Juliana Pellizzon: O projeto contribui para o planejamento urbano das áreas afetadas, ao mapear as zonas de risco e apontar soluções de longo prazo, como a criação de áreas verdes que absorvem melhor a água. É importante lembrar que esse projeto também quebra estereótipos, mostrando que a arquitetura vai muito além de projetos residenciais para a classe alta, promovendo a inclusão social e o direito à moradia digna. Acredito que ele possa ser replicado em diversos estados, cada qual com sua necessidade específica, para não ficar somente nesta catástrofe do RS.

 

Perspectiva CAU: Que resultados vocês esperam alcançar com os laudos técnicos realizados pela ATIP?

Sthefânia Dezordi Duhá: Neste momento, surgem novas necessidades, além daquelas das políticas habitacionais tradicionais, já configuradas. Novos projetos e novos programas que atendam uma diversidade maior de situações devem ser elaborados. Entendo que este edital da ATIP pelo CAU/BR chama a atenção de o quanto devemos estar preparados para situações semelhantes de ações emergenciais que demandem um grande engajamento profissional. Torço para que conselhos de outras classes profissionais sigam o exemplo, desencadeando um processo de engrandecimento das nossas cidades.
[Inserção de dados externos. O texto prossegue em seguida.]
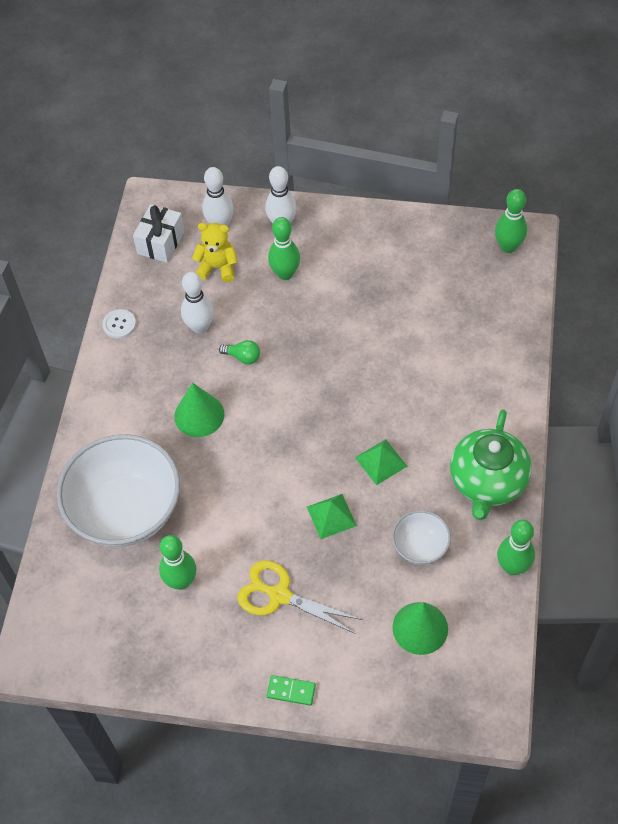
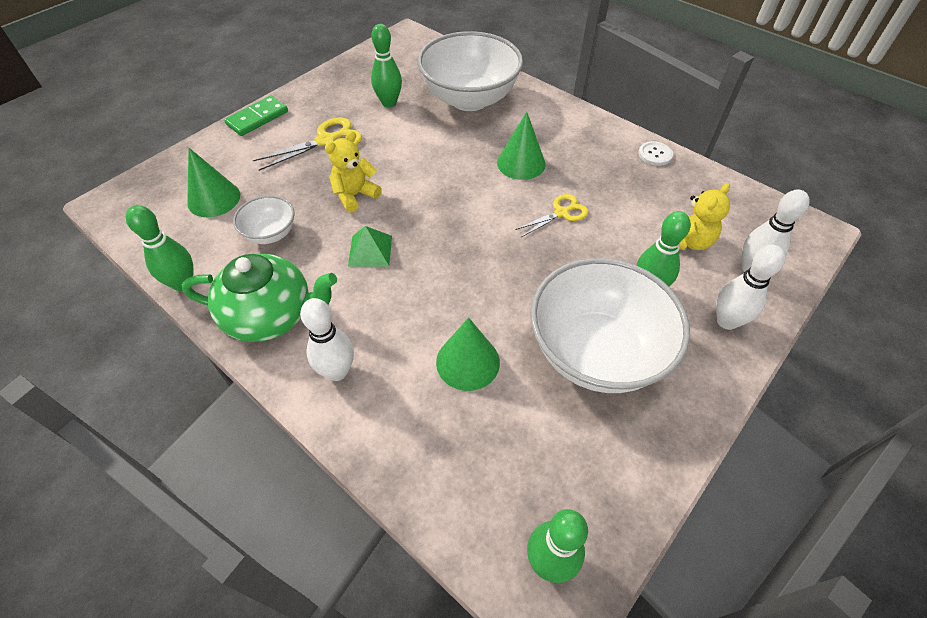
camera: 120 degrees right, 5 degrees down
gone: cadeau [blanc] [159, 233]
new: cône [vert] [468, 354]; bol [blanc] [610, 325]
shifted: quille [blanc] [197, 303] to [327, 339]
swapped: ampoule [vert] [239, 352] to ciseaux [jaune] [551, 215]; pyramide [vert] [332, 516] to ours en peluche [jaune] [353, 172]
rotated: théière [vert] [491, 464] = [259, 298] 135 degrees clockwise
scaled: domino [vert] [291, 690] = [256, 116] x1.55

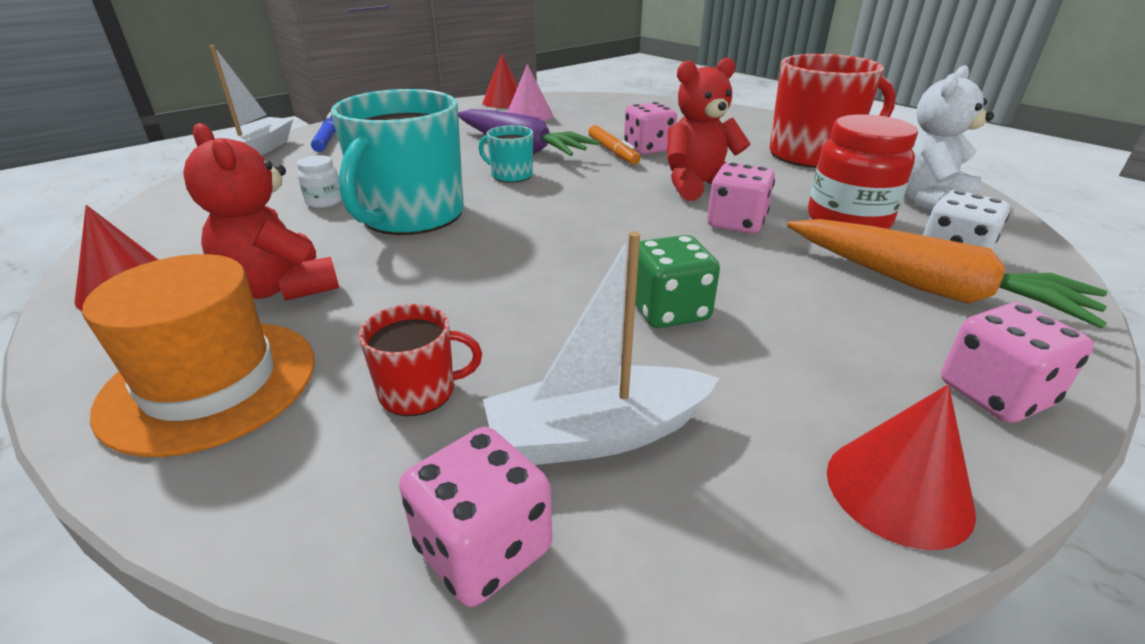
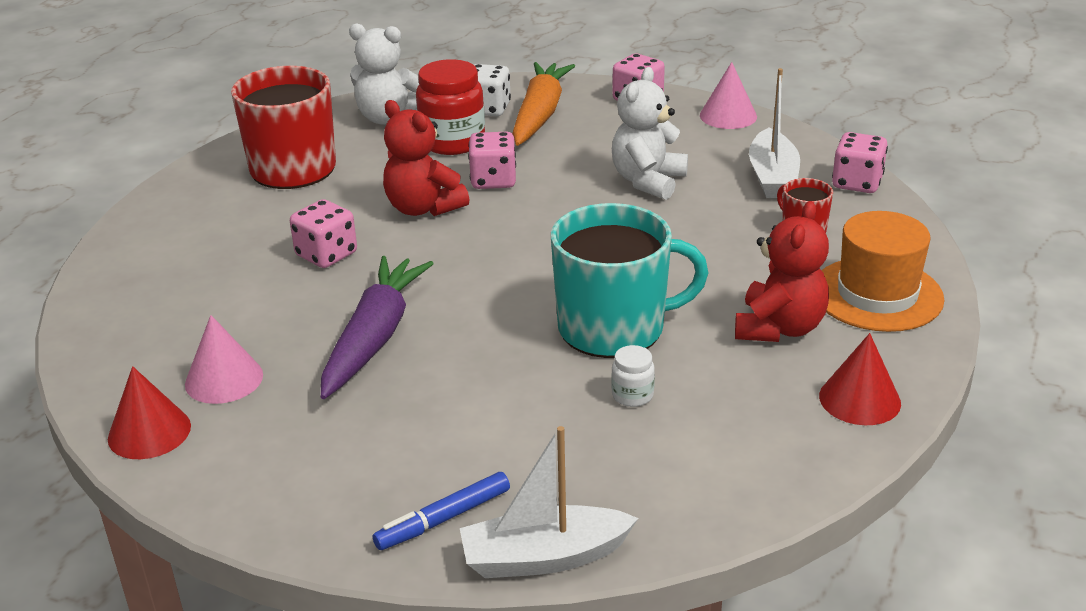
camera: 115 degrees left, 0 degrees up
gone: tasse [turquoise] [505, 154]; feutre [orange] [614, 145]
swapped: dé [vert] [677, 281] to ours en peluche [blanc] [650, 133]
repainted: cône [rouge] [901, 467] to cône [rose] [728, 95]
rotated: bateau [blanc] [601, 348] = [774, 133] 45 degrees clockwise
Além de levar às comunidades que mais precisam um serviço primordial, a ATIP também propicia que aquele arquiteto, que nem sempre conseguiria destinar parte do seu trabalho ao voluntariado, possa prestar um serviço de contribuição social. Esta aproximação beneficia não só os diretamente envolvidos, mas a todo o urbanismo. Vemos muito desconhecimento em relação a aspectos construtivos, de habitabilidade, cidadania etc. e descaso de como nossas cidades estão sendo construídas (pela população, grandes empreendimentos e até pelo poder público). Definições como as dos Planos Diretores e o Estatuto das Cidades são um direito da sociedade pouco conhecido e valorizado, mas crucial para os enfrentamentos futuros e que devem ser amplamente debatidos, atualizados e aprimorados.
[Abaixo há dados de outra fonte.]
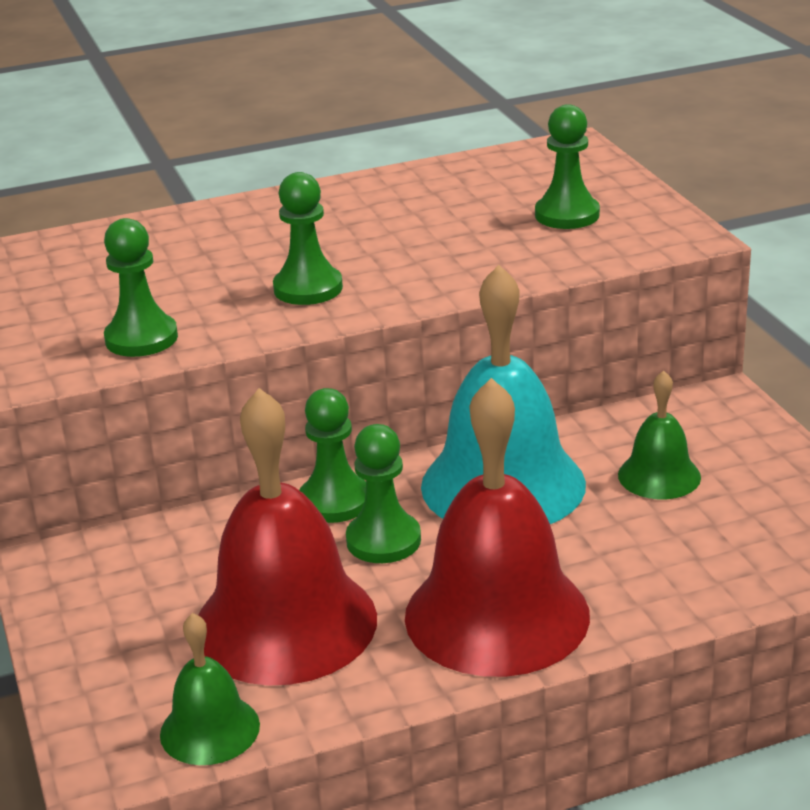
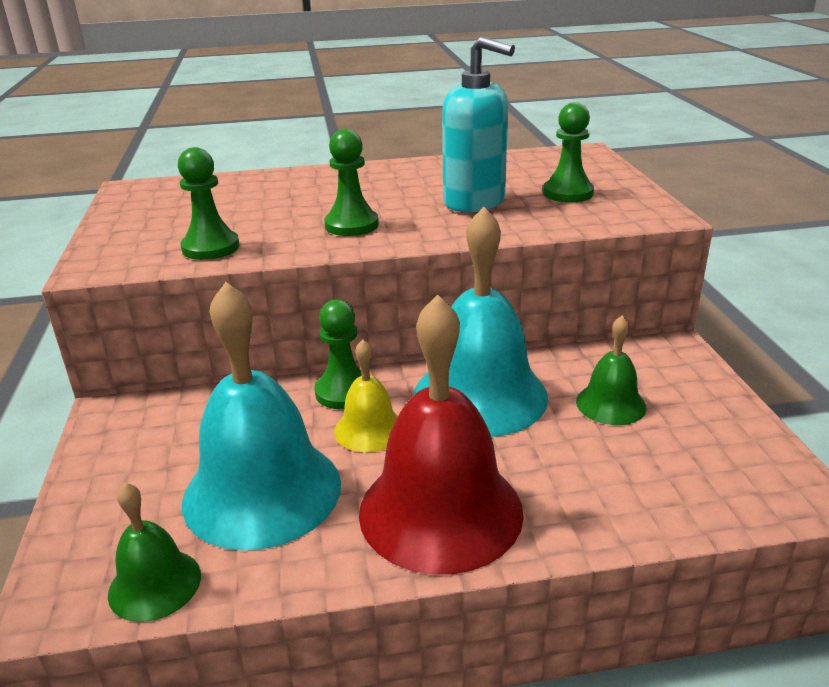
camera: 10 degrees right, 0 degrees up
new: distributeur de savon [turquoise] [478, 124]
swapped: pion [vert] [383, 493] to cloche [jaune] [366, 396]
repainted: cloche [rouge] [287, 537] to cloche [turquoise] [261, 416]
Juliana Pellizzon: Espero que a ATIP inspire uma abordagem mais preventiva em planejamento urbano e que incentive outras regiões a replicarem a iniciativa, adaptando-a para suas necessidades locais. É um projeto que vai ao encontro da justiça social e do direito à cidade para todos. O projeto ATIP contribui para o planejamento e zoneamento urbano dos municípios afetados, pois é possível mapear a abrangência de áreas alagáveis, que com a última catástrofe, aumentou consideravelmente as áreas de riscos no entorno destas áreas que já eram alagáveis.